* [Source passage]:
A New York state judge has dismissed charges of grand larceny against two former Dewey & LeBoeuf executives, leaving only three minor charges to go to trial this September.

Acting Supreme Court Justice Robert Stolz has dismissed 15 grand larceny charges against former Dewey & LeBoeuf executive director Stephen DiCarmine and former firm chief finance officer Joel Sanders. Those charges would have meant prison sentences of up to 25 years each if convicted on the charge of grand larceny.

In a blow to the prosecution, the decision removes the most serious charges against the defendants, however they continue to face charges of conspiracy, scheme to defraud and violation of securities fraud.

In October last year the judge declared a mistrial in criminal proceedings against the former executives of now-collapsed firm Dewey, after three weeks of jury deliberations.

* [Data shown]:
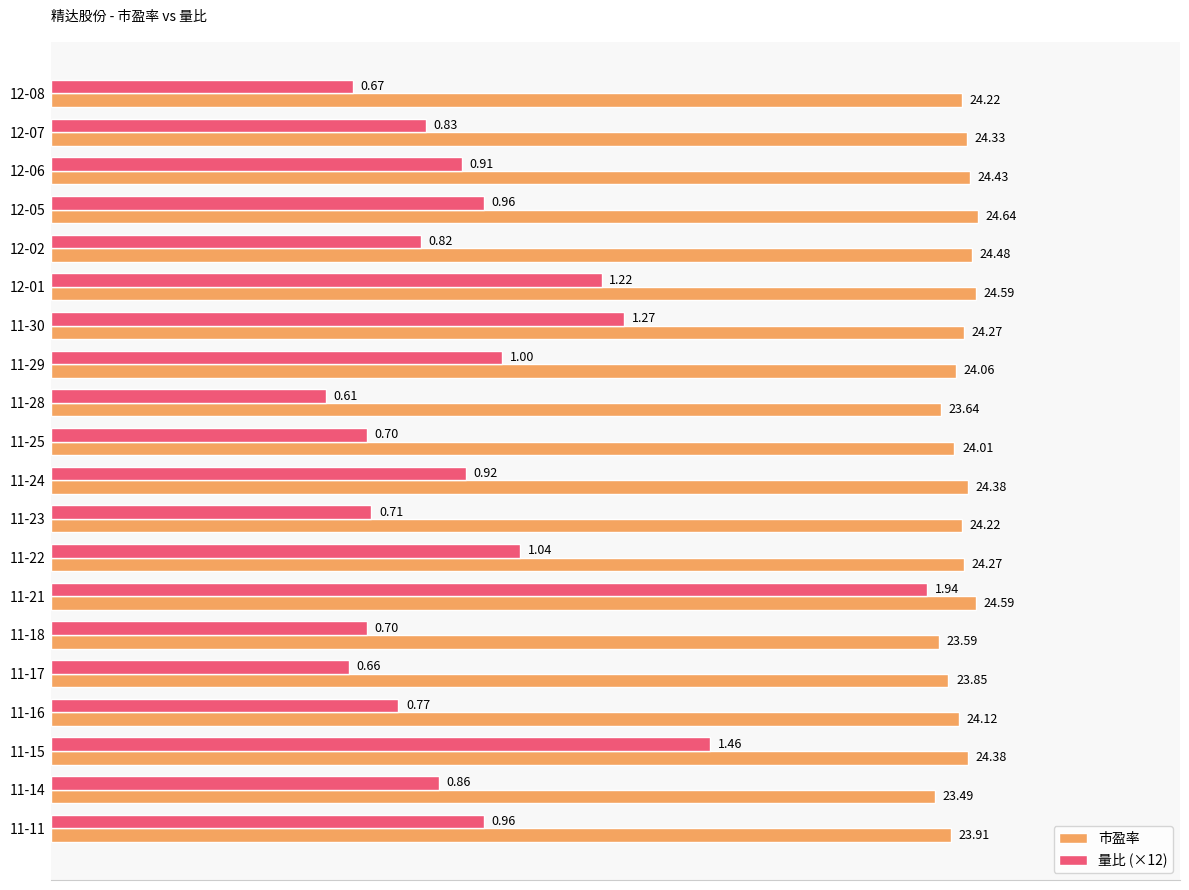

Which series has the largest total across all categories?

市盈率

--

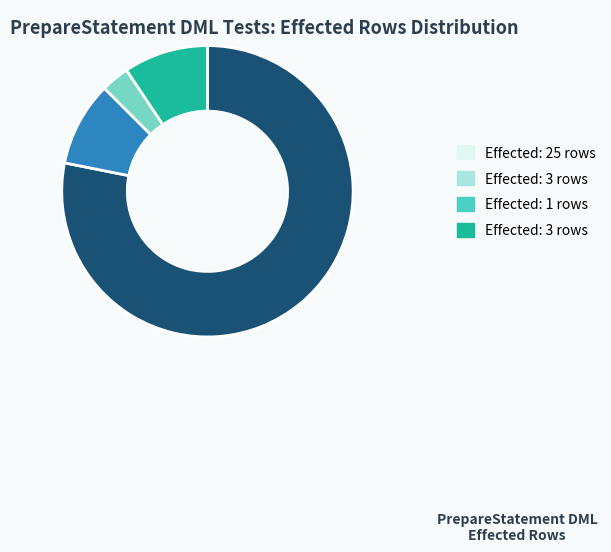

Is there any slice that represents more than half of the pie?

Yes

* [Exercise requirements]:
a: Repeat the passage on the Dewey & LeBoeuf case word for word, from "A New York state" up to and including "of jury deliberations.".
b: Finish out the next part of the news passage on the Dewey & LeBoeuf case, starting after its last sentence.
The records have no connection to the news passage on the Dewey & LeBoeuf case.

* [Answers to the exercises]:
a:
A New York state judge has dismissed charges of grand larceny against two former Dewey & LeBoeuf executives, leaving only three minor charges to go to trial this September.

Acting Supreme Court Justice Robert Stolz has dismissed 15 grand larceny charges against former Dewey & LeBoeuf executive director Stephen DiCarmine and former firm chief finance officer Joel Sanders. Those charges would have meant prison sentences of up to 25 years each if convicted on the charge of grand larceny.

In a blow to the prosecution, the decision removes the most serious charges against the defendants, however they continue to face charges of conspiracy, scheme to defraud and violation of securities fraud.

In October last year the judge declared a mistrial in criminal proceedings against the former executives of now-collapsed firm Dewey, after three weeks of jury deliberations.

b:
DiCarmine and Sanders, alongside former chairman Steven Davis, were alleged to have intentionally inflated revenue at Dewey, which at its peak housed around 1,450 lawyers, and used accounting tricks to comply with covenants over its debt arrangements. Unveiled in March last year following a two year investigation, the charges were the first criminal charges following Dewey’s filing for Chapter 11 bankruptcy in 2012.

In January Davis accepted a deferred prosecution agreement under which the charges against him will be dropped in five years on the proviso that he does not practice law in New York or commit any crimes. DiCarmine and Sanders are scheduled to be retried this September however the remaining charges do not carry any mandatory sentences.

Representing the defendants is Bryan Cave partner Austin Campriello for DiCarmine; and Andrew Frisch, who runs his own New York boutique, for Sanders.